Software for Teaching and Learning

Hough Transform

The Hough transform is a technique used to find dominant edges in an image. In natural images the result of an edge operator is typically quite noisy, and edges are not precisely defined. Often the edge pixels do not form a continuous boundary. The demo available for the Hough transform illustrates the basic processing steps using a simepl synthetic image of a square and then using a natural image (pipeline, below).

Input image and associated edge pixels (found via Laplacian operator).

Hough Space for the image of the square. Four bright regions may be seen, corresponding to the four sides of the square. The sinusoidal contribution of each edge pixel is clearly seen.

 

Original image of the square with lines associated with each peak of the Hough Space.

The Hough Transform generates a sinusoid in the Hough Space that corresponds to each edge pixel. Each sinusoid is summed into the Hough Space, similar to a process of histogramming.A peak in the Hough space corresponds to a dominant edge in the original image.

Input pipeline image and associated edge pixels (found via Laplacian).

Hough Space for the pipeline image.

Pipeline image with lines associated with the top four peaks of the Hough Space. Three of these parallel the major sections of the pipeline. The fourth line runs through a section of noise generated by the edge operator.

The demo permits the threshold for edge detection to be adjusted, as well as the resolution of the Hough Space. The number of peaks sought in the Hough Space is also adjustable via a slider.

Important issues with this type of line-finding have to do with the resolution in the Hough Space and with the process of finding peaks. In this implementation, the highest peak is found and the edge image is then scanned along the associated line for edge pixels contributing to the peak. The energy associated with each of these edge pixels is removed from the Hough Space. This tends to reduce the 'clutter' from the Hough Space making it easier to isolate peaks.

Suggestions for a lecture & demonstration:

  • Define the normalized representation for a line and explain why it is superior (finite parameters).
  • Describe forward and inverse Hough Transform. Show Hough Space for square.
  • Ask students to predict peak locations for square. Show Hough peaks.
  • Demonstrate change in Hough Space with changing resolution, show changing accuracy of lines (increase delta rho and delta theta with sliders).
  • Describe the process of decrementing the Hough Space as each peak is found. Demonstrate by increasing the slider to include one more peak.

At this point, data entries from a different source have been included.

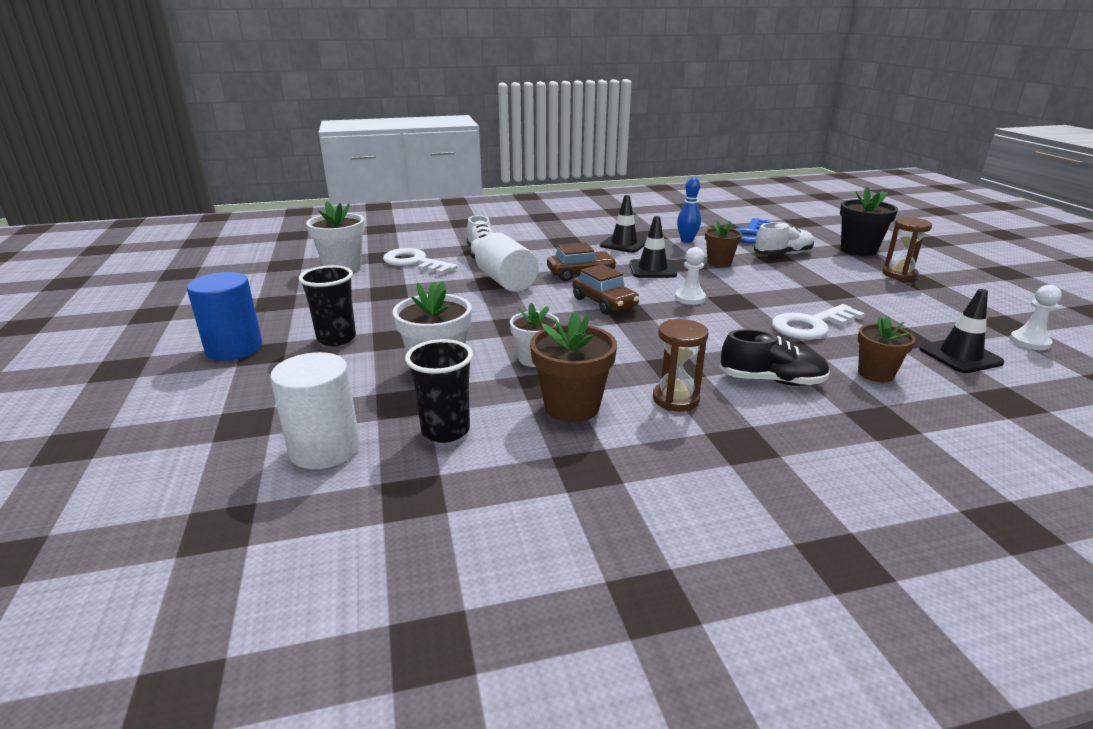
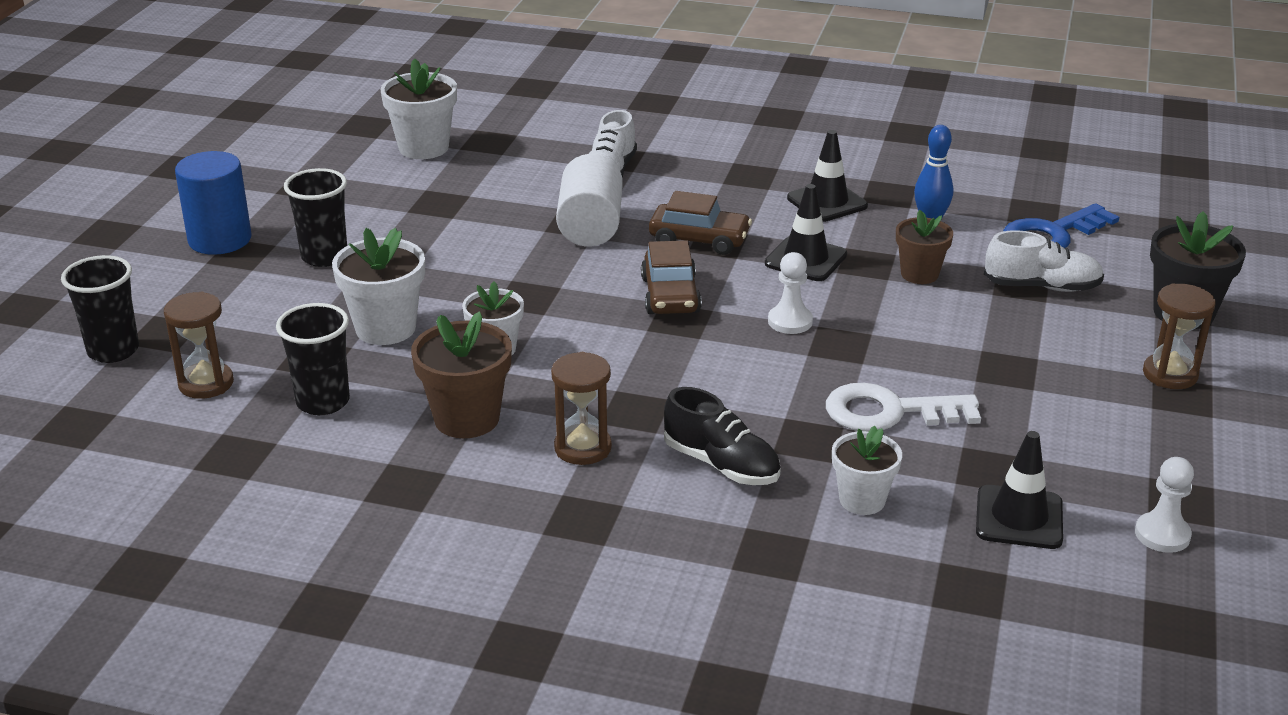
camera: 30 degrees right, 5 degrees up
(204, 451) = (113, 351): none -> black cup
(324, 449) = (206, 383): white cylinder -> brown hourglass
(414, 262) = (513, 162): white key -> none
(875, 374) = (862, 500): brown flower pot -> white flower pot

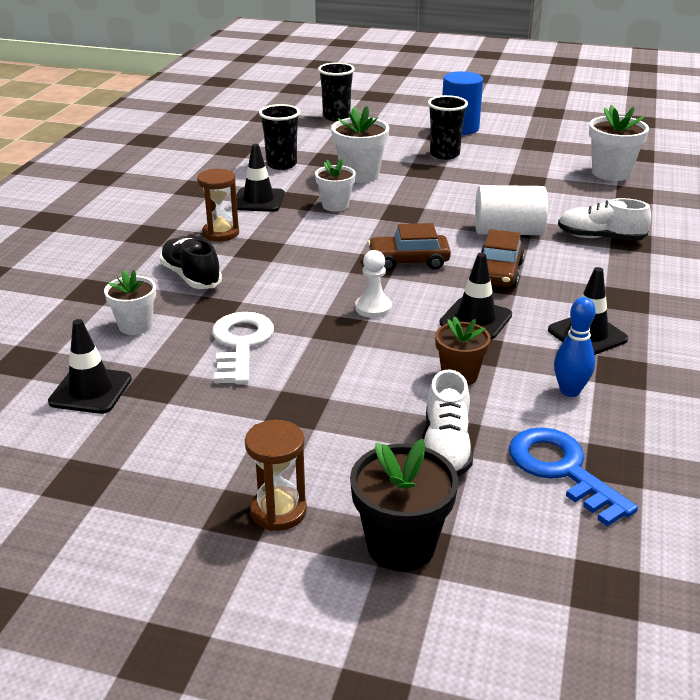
camera: 90 degrees right, 0 degrees up
(206, 383) = (303, 138): brown hourglass -> none
(467, 419) = (258, 200): brown flower pot -> black traffic cone
(721, 465) = (191, 276): black shoe -> black shoe turned 105 degrees clockwise
(1162, 535) = (41, 461): white pawn -> none

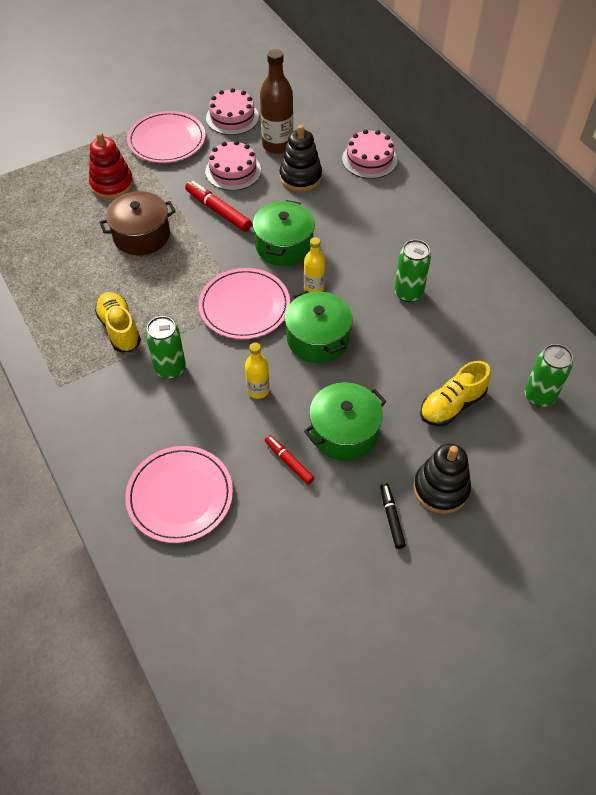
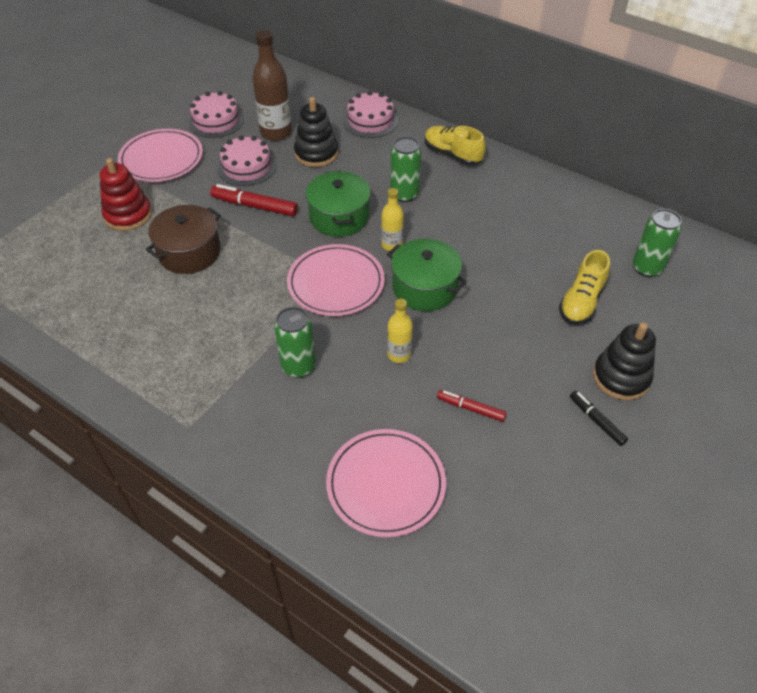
camera: 25 degrees left, 5 degrees down
(119, 329) = (221, 348): yellow shoe -> yellow shoe (452, 154)
(344, 432) = (503, 361): green pot -> none
(408, 293) = (480, 221): green can -> green can (404, 194)

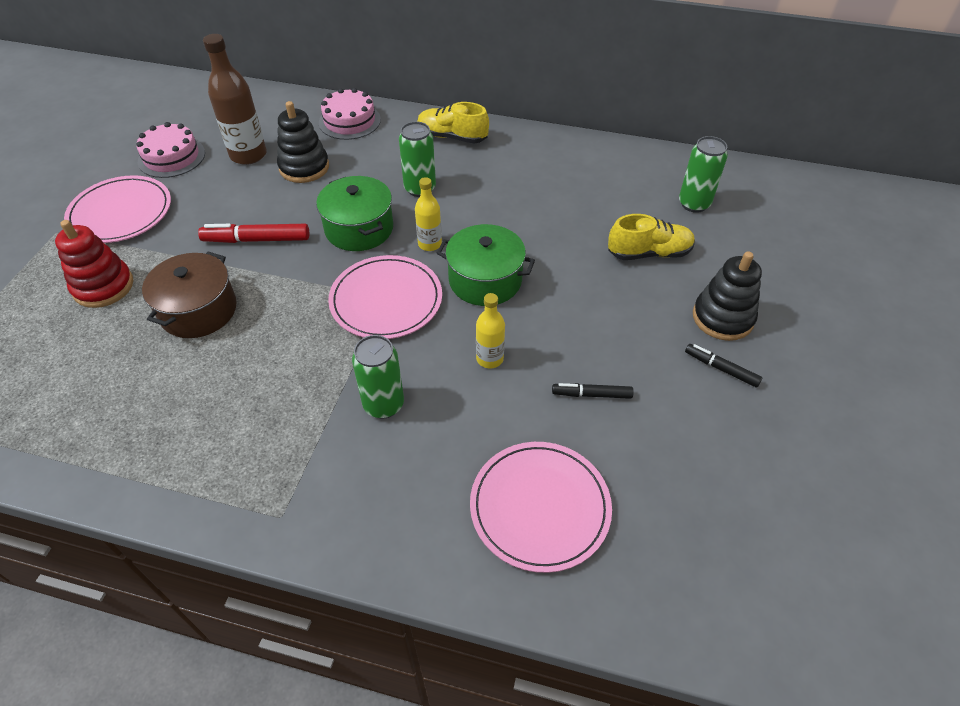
camera: 20 degrees left, 0 degrees up
(247, 167) = (229, 199): pink cake -> none
(470, 408) = (591, 394): red marker -> black marker
(581, 302) = (649, 253): yellow shoe -> yellow shoe turned 105 degrees counterclockwise

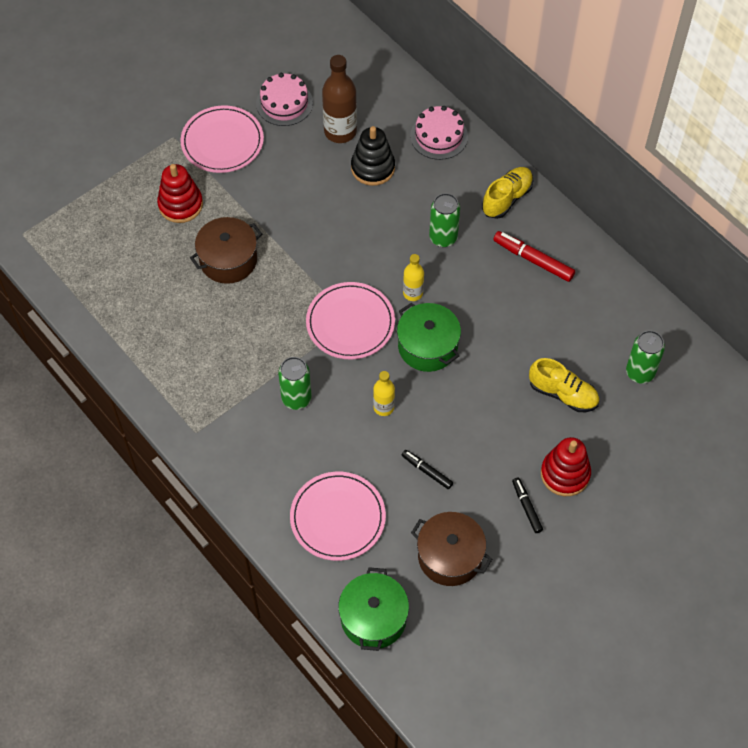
camera: 35 degrees right, 10 degrees up
(256, 240) = (298, 220): red marker -> red marker (533, 260)
(359, 229) = (373, 250): green pot -> green pot (373, 618)
(452, 137) = (507, 198): yellow shoe -> yellow shoe turned 75 degrees clockwise
(699, 468) = (450, 556): none -> brown pot
(722, 318) = (565, 474): black stacking toy -> red stacking toy

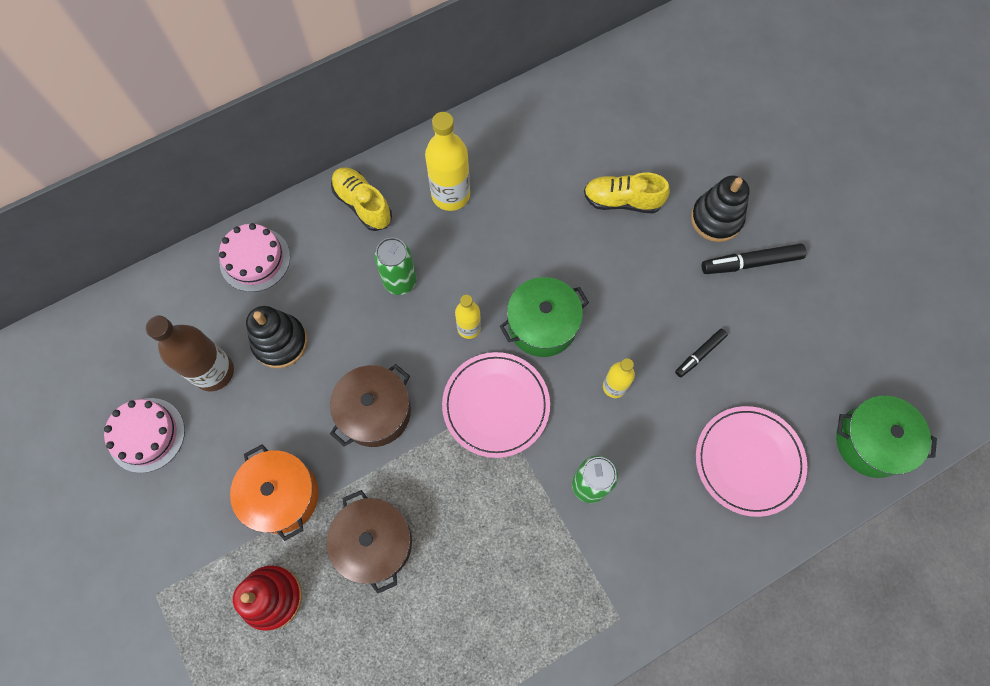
camera: 80 degrees left, 10 degrees up
(222, 142) = (184, 526): pink plate -> none
(254, 195) = (282, 496): none -> orange pot
(450, 556) = (802, 349): brown pot -> brown pot (375, 412)
(526, 507) = (751, 263): black marker -> black marker, size x1.61
(533, 260) = (450, 195): red marker -> yellow bottle
(563, 394) = (622, 201): yellow shoe -> yellow shoe turned 120 degrees counterclockwise
(565, 474) = (716, 219): red stacking toy -> black stacking toy
(640, 373) = (607, 125): green can -> none

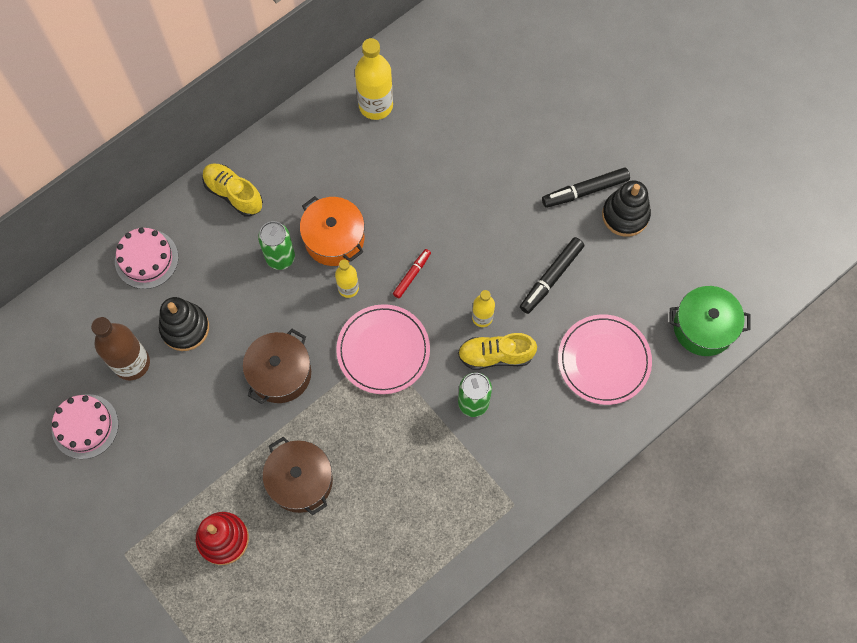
camera: 10 degrees left, 0 degrees up
(282, 496) = (214, 456): orange pot -> orange pot (334, 239)
(450, 195) = (311, 172): yellow bottle -> yellow bottle (376, 105)
(542, 325) = (412, 275): green pot -> red marker
(622, 201) = (465, 153): yellow shoe -> yellow shoe (495, 355)
(700, 354) = (551, 278): black marker -> black marker, size x1.61
(716, 219) = (550, 156): black stacking toy -> black stacking toy (625, 215)

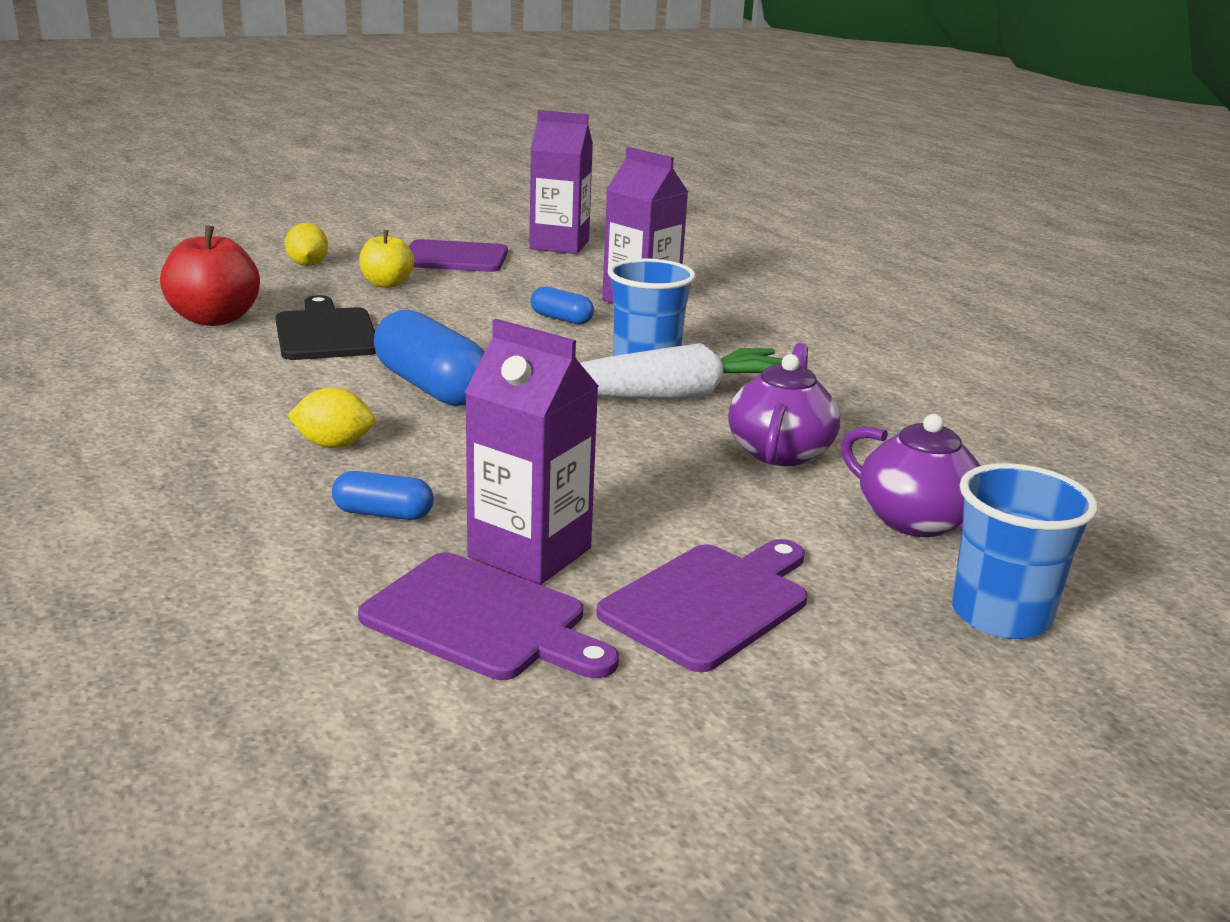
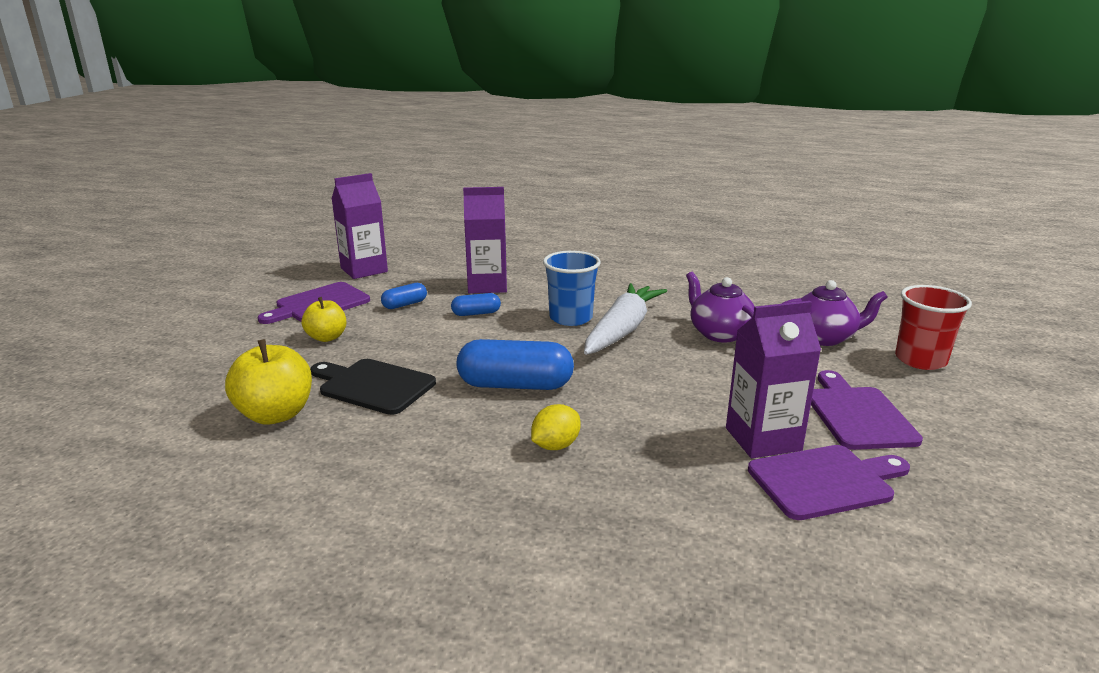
camera: 45 degrees left, 0 degrees up
(214, 319) = (276, 414): red apple -> yellow apple
(308, 264) = (238, 348): yellow lemon -> none
(383, 514) = (670, 464): blue capsule -> blue capsule (405, 304)
(1000, 615) = (920, 360): blue cup -> red cup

Download Hough Transform Demonstration

 

Learning Objectives

The following learning objectives are associated with the above demonstration, with supporting lecture and possible programming assignment.

Compute candidate edge pixels, using the Laplacian or similar neighborhood operator.
Compute the forward and inverse Hough Transform.
Select peaks in the Hough Space.
Plot lines in an image (using a program).
Describe the relative tradeoff between resolution in the Hough Space and accuracy of lines found.
Predict the resolution needed for a given accuracy of line position and orientation.
Predict the location of peaks in the Hough Space, given simple geometry of an image. Exploit this expected structure in the selection of peaks.